The answer must consist of every line in the records below that contains the string "Left".

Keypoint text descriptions

::::

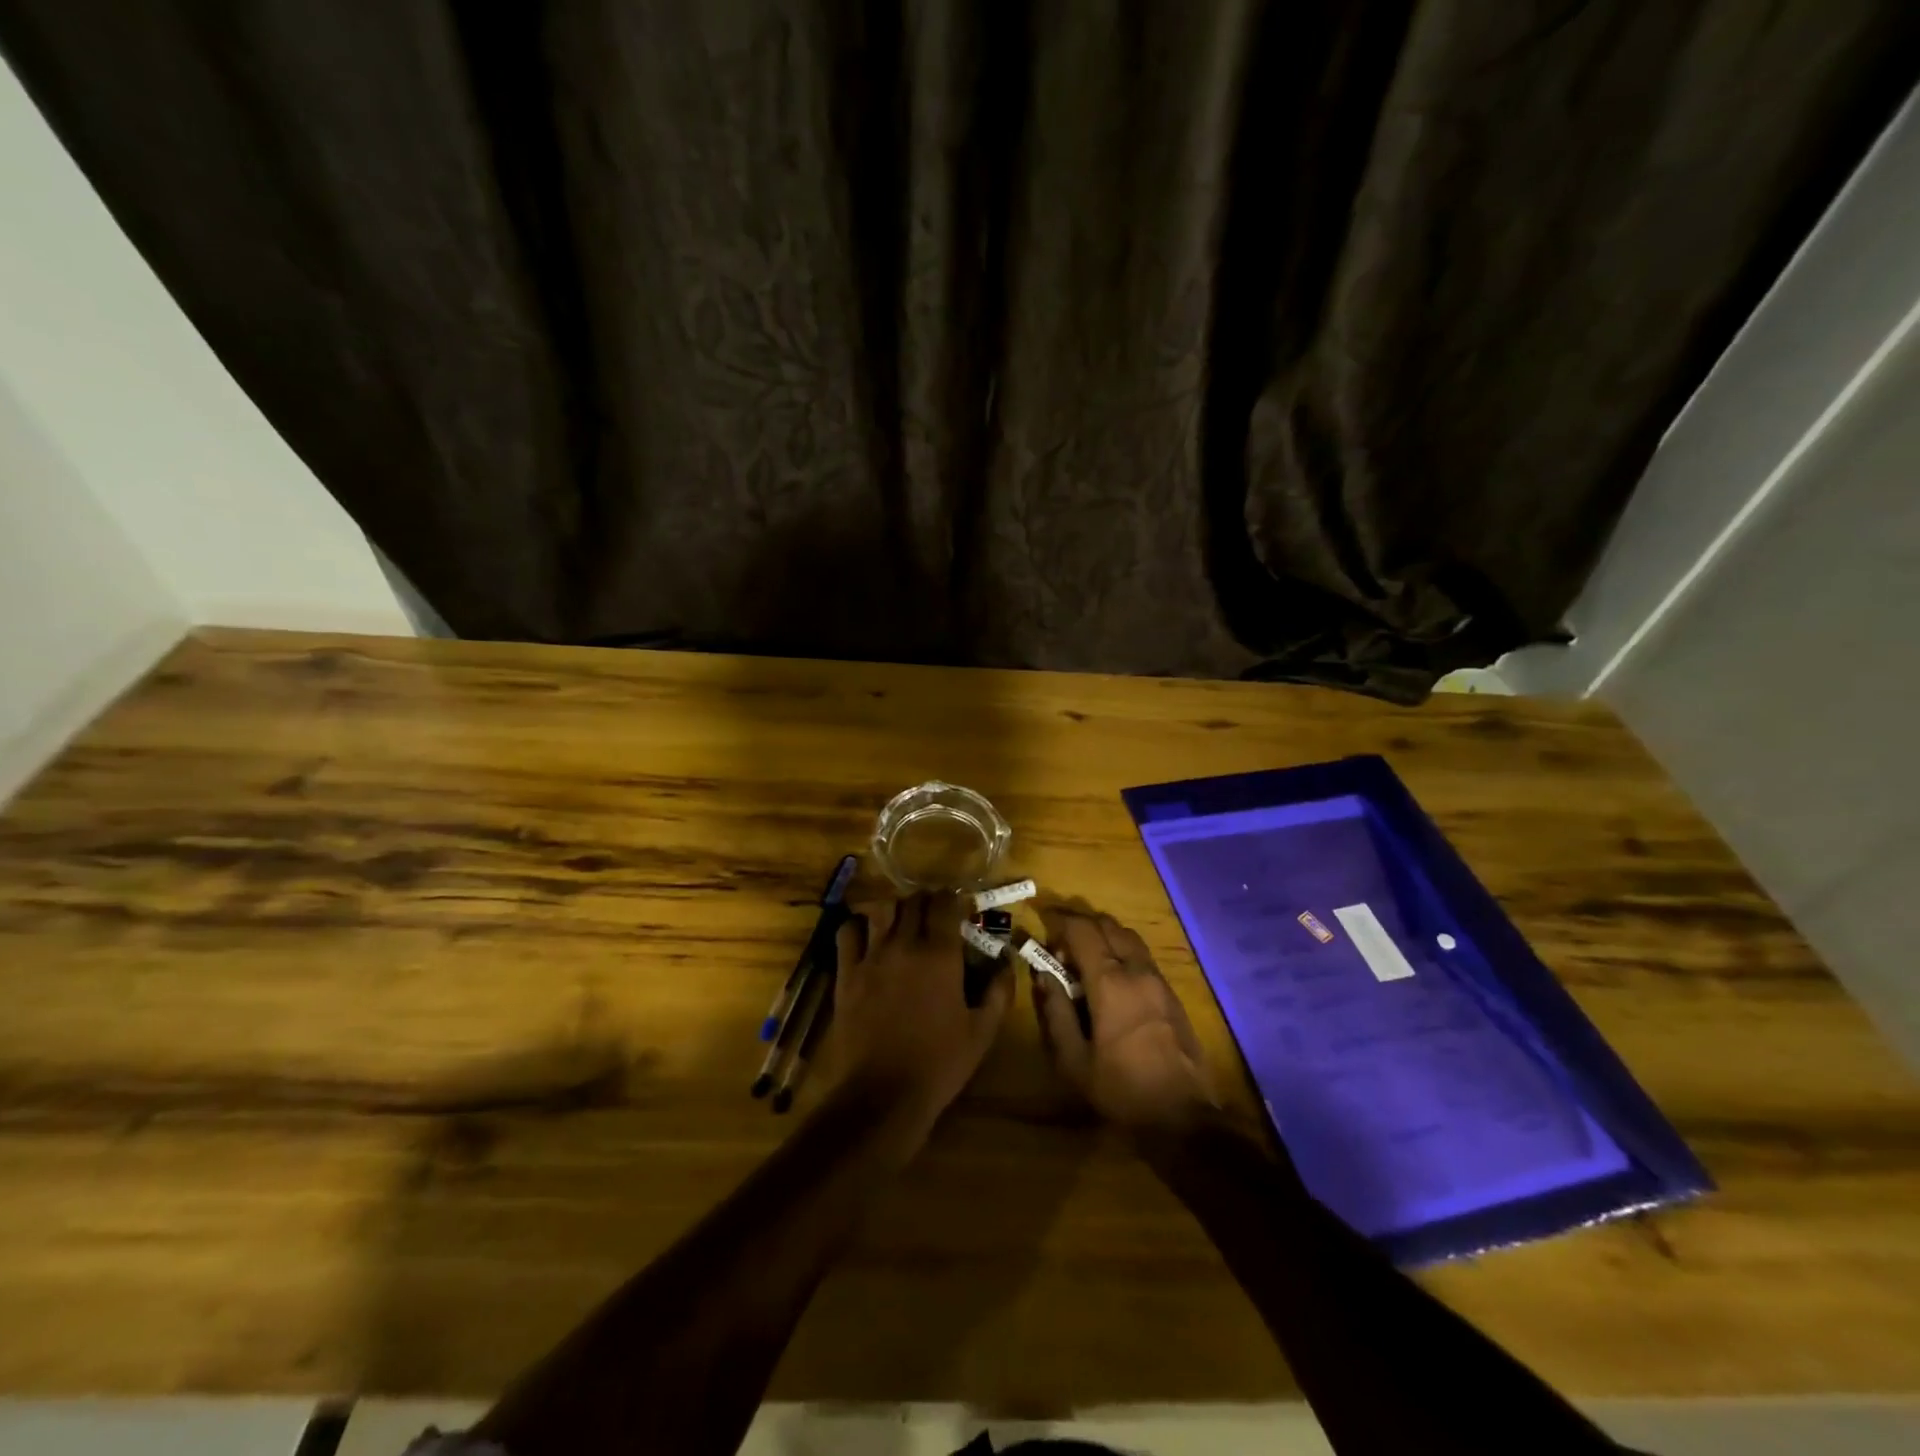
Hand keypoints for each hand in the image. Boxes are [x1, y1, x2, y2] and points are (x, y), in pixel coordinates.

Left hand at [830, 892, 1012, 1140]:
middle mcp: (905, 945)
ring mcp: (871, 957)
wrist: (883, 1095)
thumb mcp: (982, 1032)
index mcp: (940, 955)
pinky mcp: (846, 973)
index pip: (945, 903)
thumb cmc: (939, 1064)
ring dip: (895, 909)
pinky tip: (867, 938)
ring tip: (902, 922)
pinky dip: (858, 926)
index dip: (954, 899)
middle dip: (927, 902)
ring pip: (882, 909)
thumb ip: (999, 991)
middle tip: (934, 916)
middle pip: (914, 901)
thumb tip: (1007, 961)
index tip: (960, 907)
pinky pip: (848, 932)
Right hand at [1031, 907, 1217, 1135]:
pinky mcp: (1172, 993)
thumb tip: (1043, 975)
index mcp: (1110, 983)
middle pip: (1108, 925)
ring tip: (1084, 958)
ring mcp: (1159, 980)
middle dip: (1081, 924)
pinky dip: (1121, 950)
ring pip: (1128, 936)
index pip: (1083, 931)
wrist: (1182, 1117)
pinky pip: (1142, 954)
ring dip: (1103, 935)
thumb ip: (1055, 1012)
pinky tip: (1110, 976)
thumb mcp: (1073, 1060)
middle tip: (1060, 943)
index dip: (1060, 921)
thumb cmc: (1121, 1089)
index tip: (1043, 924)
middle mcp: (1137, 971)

::::

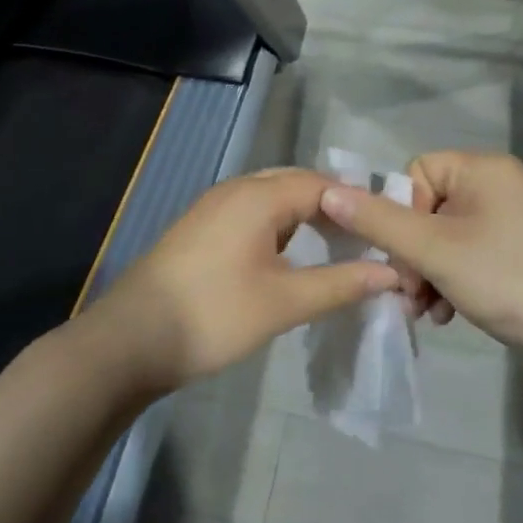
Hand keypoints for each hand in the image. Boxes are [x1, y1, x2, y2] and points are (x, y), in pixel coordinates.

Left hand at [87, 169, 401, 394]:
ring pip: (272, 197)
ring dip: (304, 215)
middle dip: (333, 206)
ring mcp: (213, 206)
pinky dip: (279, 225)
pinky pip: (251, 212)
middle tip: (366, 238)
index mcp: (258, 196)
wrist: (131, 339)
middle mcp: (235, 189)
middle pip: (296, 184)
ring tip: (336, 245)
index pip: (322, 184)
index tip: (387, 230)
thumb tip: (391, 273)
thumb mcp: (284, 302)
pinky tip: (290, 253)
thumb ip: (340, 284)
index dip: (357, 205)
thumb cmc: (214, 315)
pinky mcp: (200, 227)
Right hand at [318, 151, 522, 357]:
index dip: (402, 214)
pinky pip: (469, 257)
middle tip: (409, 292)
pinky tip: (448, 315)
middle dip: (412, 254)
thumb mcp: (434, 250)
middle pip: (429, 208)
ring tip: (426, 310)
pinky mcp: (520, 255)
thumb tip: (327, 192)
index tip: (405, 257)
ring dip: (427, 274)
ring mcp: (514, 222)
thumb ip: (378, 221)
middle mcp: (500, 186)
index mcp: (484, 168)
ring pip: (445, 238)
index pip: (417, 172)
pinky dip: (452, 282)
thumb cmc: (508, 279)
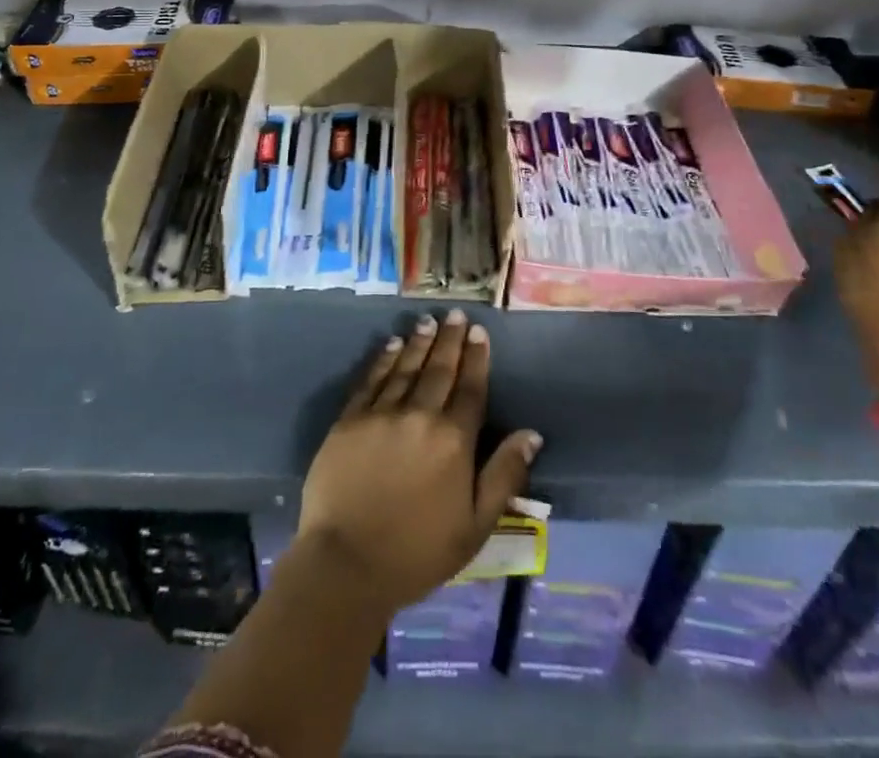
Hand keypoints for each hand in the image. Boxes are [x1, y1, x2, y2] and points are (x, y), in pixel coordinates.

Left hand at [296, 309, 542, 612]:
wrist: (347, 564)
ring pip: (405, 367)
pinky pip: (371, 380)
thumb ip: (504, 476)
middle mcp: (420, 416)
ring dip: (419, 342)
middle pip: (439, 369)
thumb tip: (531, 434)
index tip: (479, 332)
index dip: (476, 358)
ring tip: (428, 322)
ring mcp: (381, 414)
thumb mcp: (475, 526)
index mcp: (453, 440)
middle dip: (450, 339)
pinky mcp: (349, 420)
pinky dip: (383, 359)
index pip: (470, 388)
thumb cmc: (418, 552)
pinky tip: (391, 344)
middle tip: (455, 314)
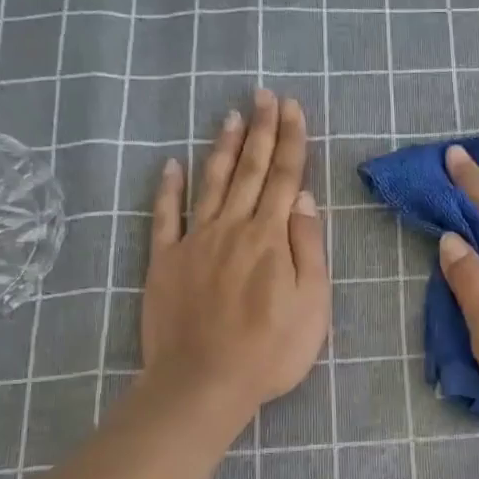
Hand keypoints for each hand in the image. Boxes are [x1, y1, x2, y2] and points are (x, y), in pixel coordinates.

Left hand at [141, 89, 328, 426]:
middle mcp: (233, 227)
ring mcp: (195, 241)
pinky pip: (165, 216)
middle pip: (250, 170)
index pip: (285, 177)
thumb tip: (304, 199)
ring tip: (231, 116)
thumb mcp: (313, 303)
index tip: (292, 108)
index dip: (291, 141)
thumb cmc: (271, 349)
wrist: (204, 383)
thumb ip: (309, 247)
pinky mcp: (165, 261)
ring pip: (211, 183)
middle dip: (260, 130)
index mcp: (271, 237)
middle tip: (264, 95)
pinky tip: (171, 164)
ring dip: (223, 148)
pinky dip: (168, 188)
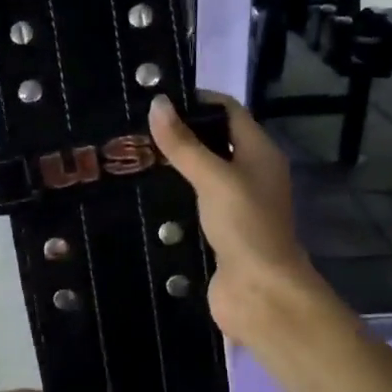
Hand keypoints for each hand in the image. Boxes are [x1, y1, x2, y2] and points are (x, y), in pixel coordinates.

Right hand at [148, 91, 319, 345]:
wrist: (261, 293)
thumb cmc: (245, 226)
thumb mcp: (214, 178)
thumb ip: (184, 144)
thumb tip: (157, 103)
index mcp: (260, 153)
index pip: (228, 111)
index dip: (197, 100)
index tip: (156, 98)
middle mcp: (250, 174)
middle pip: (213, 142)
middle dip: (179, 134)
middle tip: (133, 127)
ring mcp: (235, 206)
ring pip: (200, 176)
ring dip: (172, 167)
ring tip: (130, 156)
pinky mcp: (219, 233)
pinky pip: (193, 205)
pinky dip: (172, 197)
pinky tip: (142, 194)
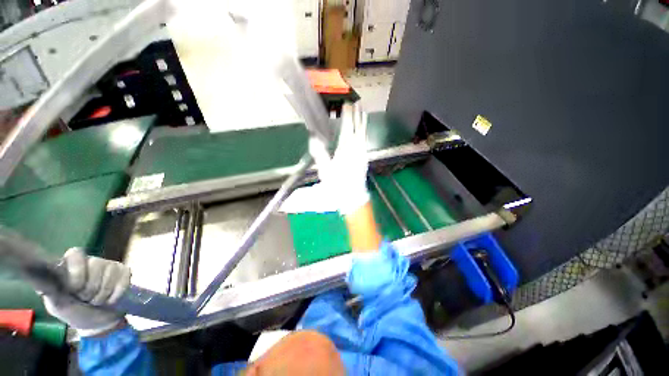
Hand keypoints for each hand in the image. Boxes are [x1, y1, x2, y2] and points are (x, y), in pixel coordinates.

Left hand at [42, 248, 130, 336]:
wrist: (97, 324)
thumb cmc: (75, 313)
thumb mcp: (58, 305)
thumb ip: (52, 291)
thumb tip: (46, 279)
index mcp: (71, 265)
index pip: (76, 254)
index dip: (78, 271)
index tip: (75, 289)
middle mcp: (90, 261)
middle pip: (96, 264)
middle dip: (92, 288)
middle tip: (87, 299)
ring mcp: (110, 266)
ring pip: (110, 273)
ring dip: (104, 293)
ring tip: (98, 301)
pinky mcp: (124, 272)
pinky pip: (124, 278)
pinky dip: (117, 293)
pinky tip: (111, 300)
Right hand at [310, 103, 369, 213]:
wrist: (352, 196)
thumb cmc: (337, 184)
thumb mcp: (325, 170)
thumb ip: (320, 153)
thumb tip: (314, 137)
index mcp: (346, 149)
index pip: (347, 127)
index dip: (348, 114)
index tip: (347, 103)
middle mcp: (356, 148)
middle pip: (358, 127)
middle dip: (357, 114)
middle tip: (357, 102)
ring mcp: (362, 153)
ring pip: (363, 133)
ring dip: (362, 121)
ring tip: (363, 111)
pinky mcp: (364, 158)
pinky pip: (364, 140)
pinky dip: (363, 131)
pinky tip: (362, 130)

::::

> [RESPONSE]
Left hand at [830, 892, 1012, 1140]:
Left hand at [87, 169, 401, 394]:
Left hand at [296, 309, 542, 612]:
Left hand at [141, 89, 328, 426]:
Left hand at [42, 248, 130, 336]:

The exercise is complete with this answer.